In the final year at the new Cuckoo Hall Lane School, I somehow learned that one of the girls liked me - probably from one of her friends, which I believe was normal way such information was relayed. She was Maureen Greenway, a nice-enough lass, but who was rather small, wore white rimmed NHS glasses, and had a sort of unstylish pudding basin haircut. I remember that we did talk, but I explained that I was trying to get to know another girl at the school, Joyce Hearndene, so thanked her for her interest in me, which I was sadly unable to reciprocate. In reality I was madly in love with Joyce, and although I did attend one of her birthday parties, she chose another boy in preference to me.

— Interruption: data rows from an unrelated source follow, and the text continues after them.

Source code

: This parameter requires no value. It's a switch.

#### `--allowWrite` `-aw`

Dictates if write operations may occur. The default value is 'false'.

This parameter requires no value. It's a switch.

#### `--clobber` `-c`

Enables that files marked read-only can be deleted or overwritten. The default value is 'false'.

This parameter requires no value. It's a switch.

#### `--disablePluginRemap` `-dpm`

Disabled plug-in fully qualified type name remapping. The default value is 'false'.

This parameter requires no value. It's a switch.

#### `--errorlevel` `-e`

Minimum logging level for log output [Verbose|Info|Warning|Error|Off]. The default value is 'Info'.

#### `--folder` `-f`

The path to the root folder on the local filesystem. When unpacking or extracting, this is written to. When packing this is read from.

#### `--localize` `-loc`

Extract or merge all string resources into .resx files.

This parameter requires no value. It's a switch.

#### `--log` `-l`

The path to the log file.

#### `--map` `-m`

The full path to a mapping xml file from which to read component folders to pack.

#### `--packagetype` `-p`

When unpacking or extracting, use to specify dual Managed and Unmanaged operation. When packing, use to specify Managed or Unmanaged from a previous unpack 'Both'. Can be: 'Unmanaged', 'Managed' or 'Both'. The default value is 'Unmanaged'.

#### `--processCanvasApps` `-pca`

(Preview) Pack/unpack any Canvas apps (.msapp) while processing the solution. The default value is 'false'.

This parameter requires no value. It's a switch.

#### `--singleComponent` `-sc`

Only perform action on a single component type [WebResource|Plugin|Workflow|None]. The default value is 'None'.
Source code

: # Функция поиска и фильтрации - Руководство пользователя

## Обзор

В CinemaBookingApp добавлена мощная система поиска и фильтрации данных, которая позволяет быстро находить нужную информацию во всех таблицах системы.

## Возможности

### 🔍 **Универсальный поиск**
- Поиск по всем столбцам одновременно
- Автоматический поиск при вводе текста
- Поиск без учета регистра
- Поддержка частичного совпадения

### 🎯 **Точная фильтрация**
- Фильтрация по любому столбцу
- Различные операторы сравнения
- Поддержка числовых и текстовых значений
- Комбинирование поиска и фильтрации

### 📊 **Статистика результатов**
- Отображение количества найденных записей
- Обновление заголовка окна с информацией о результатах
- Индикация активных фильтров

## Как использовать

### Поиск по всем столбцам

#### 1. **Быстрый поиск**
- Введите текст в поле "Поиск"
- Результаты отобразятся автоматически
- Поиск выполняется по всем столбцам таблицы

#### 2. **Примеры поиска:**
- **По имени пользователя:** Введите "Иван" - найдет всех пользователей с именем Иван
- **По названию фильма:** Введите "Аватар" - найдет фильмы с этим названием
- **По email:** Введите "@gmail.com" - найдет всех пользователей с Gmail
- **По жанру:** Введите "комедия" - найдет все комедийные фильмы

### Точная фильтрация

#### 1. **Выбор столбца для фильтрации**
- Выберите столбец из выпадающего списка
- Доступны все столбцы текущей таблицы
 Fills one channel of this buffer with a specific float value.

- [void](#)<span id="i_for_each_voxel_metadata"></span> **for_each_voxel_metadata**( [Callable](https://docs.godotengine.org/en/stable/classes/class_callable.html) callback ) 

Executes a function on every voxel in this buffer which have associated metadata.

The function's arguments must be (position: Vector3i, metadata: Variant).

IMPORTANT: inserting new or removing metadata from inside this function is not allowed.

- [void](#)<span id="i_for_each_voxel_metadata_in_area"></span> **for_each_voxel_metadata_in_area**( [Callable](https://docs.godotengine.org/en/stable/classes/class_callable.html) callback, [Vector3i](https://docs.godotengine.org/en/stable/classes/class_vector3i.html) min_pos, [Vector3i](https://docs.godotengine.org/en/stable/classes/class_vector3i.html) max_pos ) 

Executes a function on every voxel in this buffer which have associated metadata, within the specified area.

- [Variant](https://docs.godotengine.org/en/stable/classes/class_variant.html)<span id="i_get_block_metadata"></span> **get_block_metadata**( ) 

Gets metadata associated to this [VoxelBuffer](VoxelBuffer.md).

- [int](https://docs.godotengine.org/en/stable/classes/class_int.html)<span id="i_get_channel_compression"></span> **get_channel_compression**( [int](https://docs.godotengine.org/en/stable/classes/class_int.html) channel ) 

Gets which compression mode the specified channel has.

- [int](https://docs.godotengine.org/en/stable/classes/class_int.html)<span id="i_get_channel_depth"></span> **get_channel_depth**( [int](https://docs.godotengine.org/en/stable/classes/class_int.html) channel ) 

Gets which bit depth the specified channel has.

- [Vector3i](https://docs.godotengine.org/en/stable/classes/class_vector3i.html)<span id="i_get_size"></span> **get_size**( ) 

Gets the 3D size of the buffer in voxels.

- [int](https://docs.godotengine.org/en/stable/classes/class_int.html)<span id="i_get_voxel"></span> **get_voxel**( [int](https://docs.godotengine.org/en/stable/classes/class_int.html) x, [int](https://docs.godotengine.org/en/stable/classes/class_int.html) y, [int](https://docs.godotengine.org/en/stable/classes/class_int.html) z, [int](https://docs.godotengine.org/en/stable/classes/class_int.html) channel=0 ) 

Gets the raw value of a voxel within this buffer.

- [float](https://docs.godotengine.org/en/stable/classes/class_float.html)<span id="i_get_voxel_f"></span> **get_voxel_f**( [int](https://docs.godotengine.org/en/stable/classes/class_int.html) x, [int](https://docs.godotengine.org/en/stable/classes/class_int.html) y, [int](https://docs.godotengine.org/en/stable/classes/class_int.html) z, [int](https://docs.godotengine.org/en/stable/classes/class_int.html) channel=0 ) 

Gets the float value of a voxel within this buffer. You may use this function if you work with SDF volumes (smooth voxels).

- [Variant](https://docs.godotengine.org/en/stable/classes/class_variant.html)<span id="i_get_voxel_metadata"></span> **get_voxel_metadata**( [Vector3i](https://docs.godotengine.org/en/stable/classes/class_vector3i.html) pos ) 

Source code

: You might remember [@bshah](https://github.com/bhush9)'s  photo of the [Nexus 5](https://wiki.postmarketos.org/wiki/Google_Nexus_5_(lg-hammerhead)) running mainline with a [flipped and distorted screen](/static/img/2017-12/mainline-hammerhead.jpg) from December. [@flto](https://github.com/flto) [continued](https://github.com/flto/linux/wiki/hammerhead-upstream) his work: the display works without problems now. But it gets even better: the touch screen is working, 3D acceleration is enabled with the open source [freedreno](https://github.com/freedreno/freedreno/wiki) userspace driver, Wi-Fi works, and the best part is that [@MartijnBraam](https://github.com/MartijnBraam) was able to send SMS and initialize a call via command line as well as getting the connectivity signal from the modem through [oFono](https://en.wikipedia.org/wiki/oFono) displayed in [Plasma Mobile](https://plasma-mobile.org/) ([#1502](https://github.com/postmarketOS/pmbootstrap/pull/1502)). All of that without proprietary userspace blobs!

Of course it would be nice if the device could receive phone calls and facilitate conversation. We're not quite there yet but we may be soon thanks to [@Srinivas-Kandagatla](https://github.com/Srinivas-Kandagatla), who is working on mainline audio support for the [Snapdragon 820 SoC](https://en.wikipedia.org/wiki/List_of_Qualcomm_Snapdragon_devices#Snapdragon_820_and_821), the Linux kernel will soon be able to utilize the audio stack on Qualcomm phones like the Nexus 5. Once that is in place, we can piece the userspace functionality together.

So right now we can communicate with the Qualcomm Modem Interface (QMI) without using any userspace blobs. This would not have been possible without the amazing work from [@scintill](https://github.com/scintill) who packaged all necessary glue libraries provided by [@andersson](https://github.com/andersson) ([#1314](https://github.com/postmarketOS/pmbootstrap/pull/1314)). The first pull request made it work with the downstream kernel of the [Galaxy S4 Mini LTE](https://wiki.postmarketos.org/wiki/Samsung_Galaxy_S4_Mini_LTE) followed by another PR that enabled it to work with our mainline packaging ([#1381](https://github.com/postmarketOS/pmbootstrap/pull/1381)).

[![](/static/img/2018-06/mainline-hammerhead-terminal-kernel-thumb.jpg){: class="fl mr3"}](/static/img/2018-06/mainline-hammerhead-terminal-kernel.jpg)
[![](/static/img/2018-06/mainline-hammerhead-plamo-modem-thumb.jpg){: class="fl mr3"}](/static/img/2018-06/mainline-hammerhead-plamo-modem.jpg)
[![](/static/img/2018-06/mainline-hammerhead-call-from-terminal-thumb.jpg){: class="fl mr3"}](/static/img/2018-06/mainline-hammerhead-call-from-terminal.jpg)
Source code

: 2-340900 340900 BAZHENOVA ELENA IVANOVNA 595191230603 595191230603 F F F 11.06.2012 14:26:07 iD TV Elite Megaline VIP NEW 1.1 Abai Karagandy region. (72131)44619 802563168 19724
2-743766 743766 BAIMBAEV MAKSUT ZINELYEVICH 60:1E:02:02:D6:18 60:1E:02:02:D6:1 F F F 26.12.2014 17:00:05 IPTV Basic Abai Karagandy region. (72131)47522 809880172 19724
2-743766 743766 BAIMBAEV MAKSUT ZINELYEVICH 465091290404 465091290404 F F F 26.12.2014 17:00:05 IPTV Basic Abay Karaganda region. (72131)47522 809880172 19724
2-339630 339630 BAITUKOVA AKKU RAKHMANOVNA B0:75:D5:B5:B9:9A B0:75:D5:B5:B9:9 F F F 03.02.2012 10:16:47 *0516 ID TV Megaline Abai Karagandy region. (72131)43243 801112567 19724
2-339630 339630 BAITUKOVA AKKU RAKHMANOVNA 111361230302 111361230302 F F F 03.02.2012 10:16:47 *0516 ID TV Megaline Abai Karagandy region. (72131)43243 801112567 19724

Perhaps her decision was influenced by the fact that, like a dope, I initially went to her party one week too early. Somehow, on the way there and back from her home in Warren Close on that day, I lost the rather pretty pearl necklace that I had bought for her. On the correct day, when I frantically realised that the pearls were missing, my mother found an old necklace of my grandmother's that I could give her instead. Although I was placated, the bright mauve glass of this offering was really unsuitable for an eleven-year-old girl and by offering it I did nothing to improve my chances with her. I remained besotted with Joyce for some years, although to no avail whatsoever. Even when she also came to Latymer school a year after me, she ignored me and any attempts at conversation. The sting in the tail of this sad story is that some years later, when I was living in Ponders End, I would sometimes go back to the Cuckoo Hall Lane estate to attend film nights that were run in a hall there. On one of these evenings, I spotted this gorgeous long-haired blonde beauty at the show, and when I moved to get a closer view, saw that she had that attractive slightly odd look to her eyes, rather like Marilyn Monroe. I asked some one if he knew the name of the lovely girl, and he replied - Oh! That's Maureen Greenway! I didn't think there was any point in making myself known to her!